I know employers don't want to hear that you left your previous employer to have a kid then you took a year off (gap in employment) and then started a company with partner then went back to school and here I am.  So how do you answer reason for leaving was to have a child and stay home with him for a year but done with kids and they are in school now?!?!


----------



## Pam Brooks (Jan 25, 2013)

I don't believe that employers "don't want to hear" that you took time off to raise a family. You should be honest about your dates of unemployment and why you were not working outside the home. That's a perfectly reasonable explanation. What I will tell you, however, that knowing you have children, the employer will want to make sure you have solid daycare solutions and a backup plan. We can't ask this stuff of course, but it doesn't hurt to mention that you have reliable day care, a plan B and even a plan C. Nothing is more annoying for a manager than to have an employee with kid issues that repeatedly keep them out of the workplace. 

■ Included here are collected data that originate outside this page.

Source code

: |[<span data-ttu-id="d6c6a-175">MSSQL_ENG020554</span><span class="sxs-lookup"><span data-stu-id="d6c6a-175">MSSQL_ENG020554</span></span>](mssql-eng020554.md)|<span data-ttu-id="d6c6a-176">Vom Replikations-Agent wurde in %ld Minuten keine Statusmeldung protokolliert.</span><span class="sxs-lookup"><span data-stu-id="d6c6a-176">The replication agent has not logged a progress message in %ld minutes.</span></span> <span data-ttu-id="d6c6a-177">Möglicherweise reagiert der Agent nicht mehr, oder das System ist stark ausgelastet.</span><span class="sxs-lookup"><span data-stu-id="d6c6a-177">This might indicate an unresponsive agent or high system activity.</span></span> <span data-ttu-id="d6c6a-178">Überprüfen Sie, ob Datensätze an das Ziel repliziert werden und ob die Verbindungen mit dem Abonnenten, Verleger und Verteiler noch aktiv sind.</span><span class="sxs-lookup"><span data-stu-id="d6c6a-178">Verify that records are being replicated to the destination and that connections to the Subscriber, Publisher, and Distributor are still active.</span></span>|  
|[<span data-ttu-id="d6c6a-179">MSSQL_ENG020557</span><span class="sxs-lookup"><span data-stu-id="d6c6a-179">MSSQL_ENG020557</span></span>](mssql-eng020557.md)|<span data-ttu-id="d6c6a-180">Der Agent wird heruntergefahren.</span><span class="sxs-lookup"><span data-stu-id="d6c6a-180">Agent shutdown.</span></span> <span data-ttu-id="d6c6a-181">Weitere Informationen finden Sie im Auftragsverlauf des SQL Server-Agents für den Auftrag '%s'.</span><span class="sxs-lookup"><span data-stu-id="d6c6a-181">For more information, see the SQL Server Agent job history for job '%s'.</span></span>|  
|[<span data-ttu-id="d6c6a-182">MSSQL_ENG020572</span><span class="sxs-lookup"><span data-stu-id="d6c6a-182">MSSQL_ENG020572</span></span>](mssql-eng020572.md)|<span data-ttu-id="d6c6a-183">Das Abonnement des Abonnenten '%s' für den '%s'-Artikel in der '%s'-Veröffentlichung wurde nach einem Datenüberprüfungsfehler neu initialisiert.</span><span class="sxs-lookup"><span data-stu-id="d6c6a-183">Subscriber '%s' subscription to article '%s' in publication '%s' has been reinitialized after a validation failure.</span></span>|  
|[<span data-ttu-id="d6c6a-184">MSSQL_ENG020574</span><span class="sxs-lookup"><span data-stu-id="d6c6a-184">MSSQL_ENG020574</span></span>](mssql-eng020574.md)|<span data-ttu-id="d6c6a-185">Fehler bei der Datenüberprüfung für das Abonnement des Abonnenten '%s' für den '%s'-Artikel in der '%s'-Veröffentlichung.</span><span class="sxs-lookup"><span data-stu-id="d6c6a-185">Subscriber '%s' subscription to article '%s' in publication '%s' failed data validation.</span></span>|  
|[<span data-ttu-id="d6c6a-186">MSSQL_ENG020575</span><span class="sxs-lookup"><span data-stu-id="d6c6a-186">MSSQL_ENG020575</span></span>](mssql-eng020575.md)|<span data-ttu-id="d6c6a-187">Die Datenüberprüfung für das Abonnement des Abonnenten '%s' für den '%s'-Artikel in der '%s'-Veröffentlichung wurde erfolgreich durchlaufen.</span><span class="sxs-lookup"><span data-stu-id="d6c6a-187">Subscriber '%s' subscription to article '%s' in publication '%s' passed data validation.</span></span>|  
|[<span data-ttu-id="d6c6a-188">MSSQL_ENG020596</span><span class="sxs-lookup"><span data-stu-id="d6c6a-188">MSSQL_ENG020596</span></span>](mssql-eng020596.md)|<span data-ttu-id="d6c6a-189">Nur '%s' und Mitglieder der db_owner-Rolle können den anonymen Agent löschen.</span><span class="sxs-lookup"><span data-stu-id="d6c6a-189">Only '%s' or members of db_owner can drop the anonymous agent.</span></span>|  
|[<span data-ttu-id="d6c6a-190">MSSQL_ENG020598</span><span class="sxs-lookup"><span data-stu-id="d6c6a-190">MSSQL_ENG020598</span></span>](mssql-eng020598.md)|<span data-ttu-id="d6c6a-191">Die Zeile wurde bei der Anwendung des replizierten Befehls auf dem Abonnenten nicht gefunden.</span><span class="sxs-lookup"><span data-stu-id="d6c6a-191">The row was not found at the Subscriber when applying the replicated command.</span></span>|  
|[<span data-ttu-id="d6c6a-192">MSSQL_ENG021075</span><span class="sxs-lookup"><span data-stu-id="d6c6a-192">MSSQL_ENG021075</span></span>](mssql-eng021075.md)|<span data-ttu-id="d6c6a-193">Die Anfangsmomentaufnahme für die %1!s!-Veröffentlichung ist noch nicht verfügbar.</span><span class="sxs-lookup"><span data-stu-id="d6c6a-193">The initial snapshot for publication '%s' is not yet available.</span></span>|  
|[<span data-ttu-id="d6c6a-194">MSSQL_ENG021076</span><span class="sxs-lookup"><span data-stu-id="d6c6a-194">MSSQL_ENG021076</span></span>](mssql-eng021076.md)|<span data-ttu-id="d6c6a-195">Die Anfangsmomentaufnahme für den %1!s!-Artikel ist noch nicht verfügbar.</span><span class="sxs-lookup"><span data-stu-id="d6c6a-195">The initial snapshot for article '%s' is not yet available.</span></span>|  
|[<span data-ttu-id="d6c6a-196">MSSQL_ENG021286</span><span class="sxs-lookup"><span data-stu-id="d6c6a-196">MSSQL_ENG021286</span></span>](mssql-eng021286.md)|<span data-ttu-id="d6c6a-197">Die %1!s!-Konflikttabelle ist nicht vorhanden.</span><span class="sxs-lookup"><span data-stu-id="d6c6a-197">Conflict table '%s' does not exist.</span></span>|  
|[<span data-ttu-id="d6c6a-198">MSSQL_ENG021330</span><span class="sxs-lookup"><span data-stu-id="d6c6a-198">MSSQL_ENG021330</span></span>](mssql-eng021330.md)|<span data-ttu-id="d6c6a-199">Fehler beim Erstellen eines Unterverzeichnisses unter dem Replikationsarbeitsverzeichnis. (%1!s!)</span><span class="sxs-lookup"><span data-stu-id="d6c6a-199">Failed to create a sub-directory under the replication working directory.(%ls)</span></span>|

You can point out that you're in a place where you are able to focus on a career....the kids are situated, you have the time and enthusiasm for a new career, you have a good support system, and have taken the steps to insure that you are successful. You can use your business creation as an example of your entrepreneurial experience, and that you were able to juggle this with the demands of raising a young family. It doesn't hurt to say that you are 'done' with kids.....every hiring manager worries if an employee is going to be pregnant every second year, which we certainly can't control, nor can we discriminate. Your job will be to reassure hiring managers that you have your outside life under control and that you will be 100% invested in the work you'll be hired for.  Good luck!


----------